(MATERIAL PROVIDED begins)

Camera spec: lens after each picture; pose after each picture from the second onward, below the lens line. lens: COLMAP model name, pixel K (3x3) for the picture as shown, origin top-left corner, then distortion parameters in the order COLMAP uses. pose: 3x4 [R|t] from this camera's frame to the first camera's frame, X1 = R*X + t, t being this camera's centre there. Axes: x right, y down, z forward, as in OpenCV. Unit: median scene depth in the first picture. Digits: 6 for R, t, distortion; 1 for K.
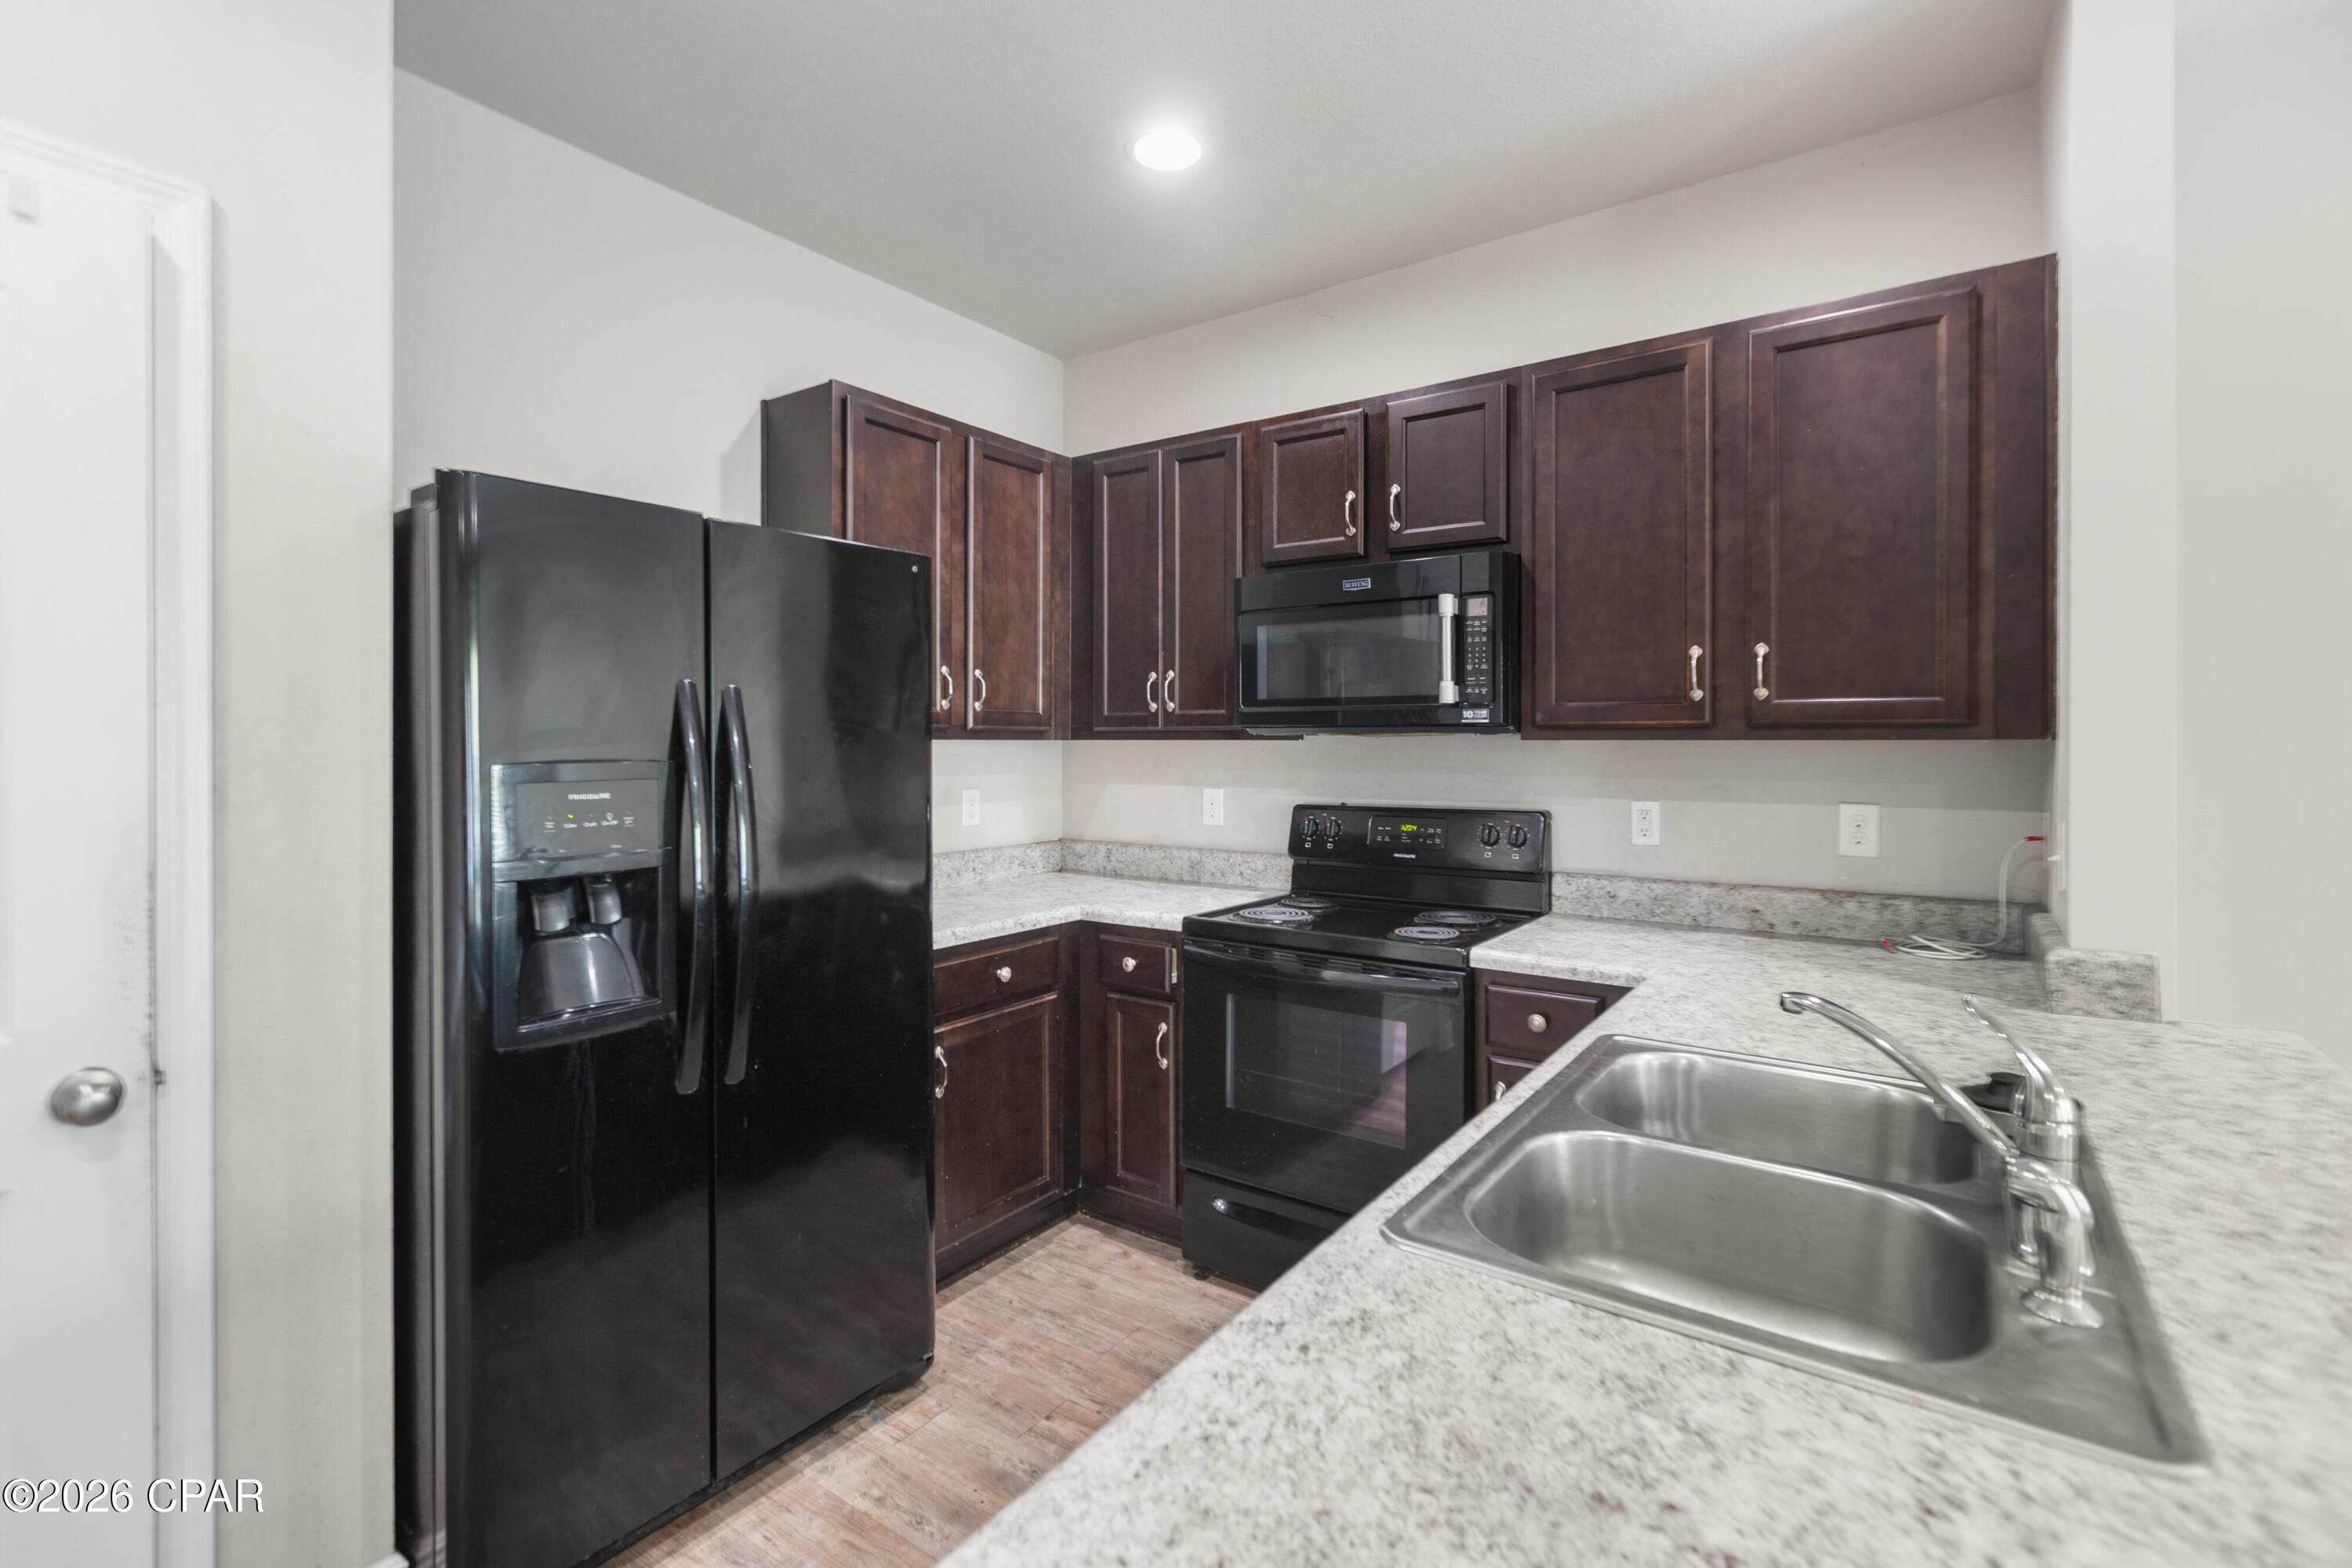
lens RADIAL K [[1074.9, 0, 1174.4], [0, 1074.9, 745.5], [0, 0, 1]] dist [0.001050, 0.000366]
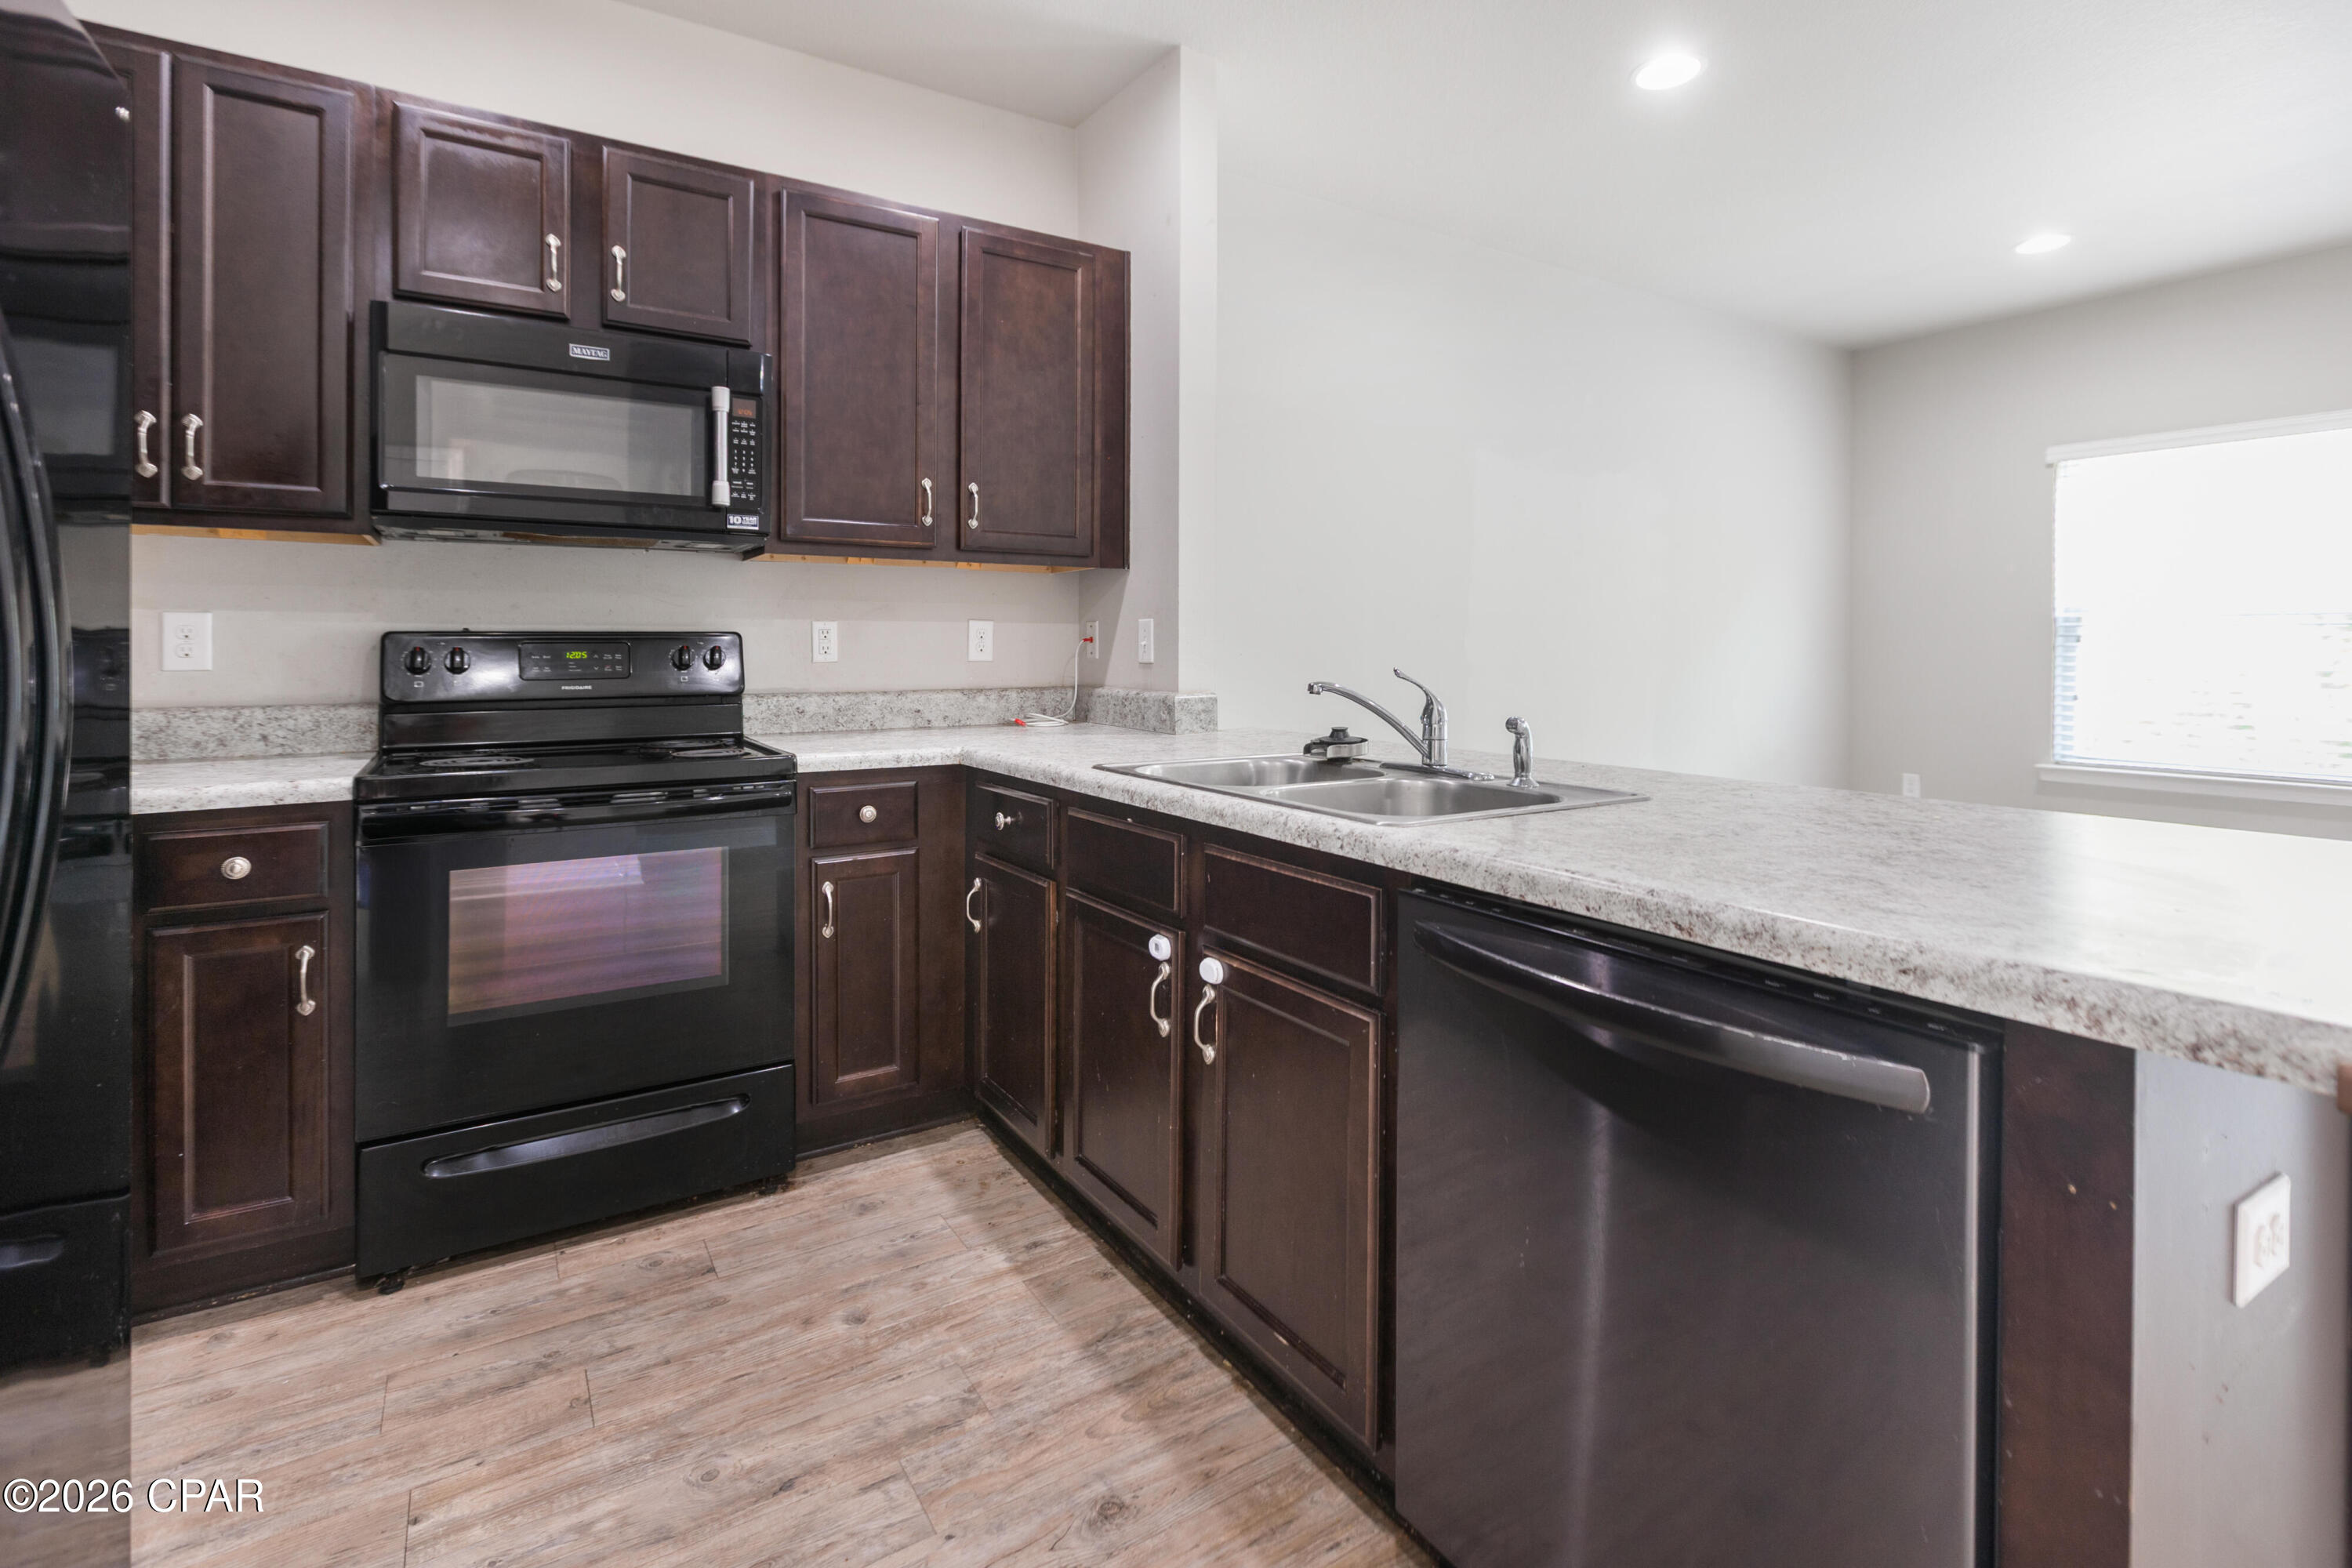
lens RADIAL K [[1103.2, 0, 1175.7], [0, 1103.2, 651.3], [0, 0, 1]] dist [0.011347, -0.000048]
pose [[0.379702, -0.002515, 0.925105, -0.457157], [0.004127, 0.999991, 0.001025, 0.083150], [-0.925100, 0.003429, 0.379709, 0.258113]]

(MATERIAL PROVIDED ends)

### TASK ITEM
First drop every picture, then print the data above exactly as it stands.

### ANSWER BOX
Camera spec: lens after each picture; pose after each picture from the second onward, below the lens line. lens: COLMAP model name, pixel K (3x3) for the picture as shown, origin top-left corner, then distortion parameters in the order COLMAP uses. pose: 3x4 [R|t] from this camera's frame to the first camera's frame, X1 = R*X + t, t being this camera's centre there. Axes: x right, y down, z forward, as in OpenCV. Unit: median scene depth in the first picture. Digits: 6 for R, t, distortion; 1 for K.
lens RADIAL K [[1074.9, 0, 1174.4], [0, 1074.9, 745.5], [0, 0, 1]] dist [0.001050, 0.000366]
lens RADIAL K [[1103.2, 0, 1175.7], [0, 1103.2, 651.3], [0, 0, 1]] dist [0.011347, -0.000048]
pose [[0.379702, -0.002515, 0.925105, -0.457157], [0.004127, 0.999991, 0.001025, 0.083150], [-0.925100, 0.003429, 0.379709, 0.258113]]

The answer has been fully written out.